Sekian menit menunggu akhirnya Andra melihat Siska keluar dari sana dan menyebrangi jalan.

Lalu, tak lebih dari dua menit kini Siska sudah duduk di hadapannya. Sebelum itu, tadi Andra sempat memesankan beberapa makanan dan minum.

Tanpa mengindahkan hidangan yang ada, Siska menatap Andra serius. "Kenapa tiba-tiba ke sini? Mama lagi sibuk, Ndra."

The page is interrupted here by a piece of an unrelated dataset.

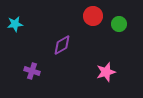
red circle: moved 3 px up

Andra menghela napas berat. "Maaf, Ma. Tapi Andra beneran mau ketemu Mama, terakhir kita ketemu sampai sekarang Mama gak pernah kabarin Andra."

"Ndra, kamu tau, kan, kalau Mama juga punya keluarga?"

Sungguh, rasanya Andra ingin meluapkan emosinya sekarang. Bagaimana bisa Siska bilang seperti itu padahal ia juga adalah darah dagingnya?

"Ma, Andra juga anak Mama, kan? Andra juga butuh Mama."

Cukup lama Siska terdiam atas perkataan itu namun detik berikutnya ia berucap, "Ya sudah, sekarang mau kamu apa, Ndra? Mama masih banyak pekerjaan di butik."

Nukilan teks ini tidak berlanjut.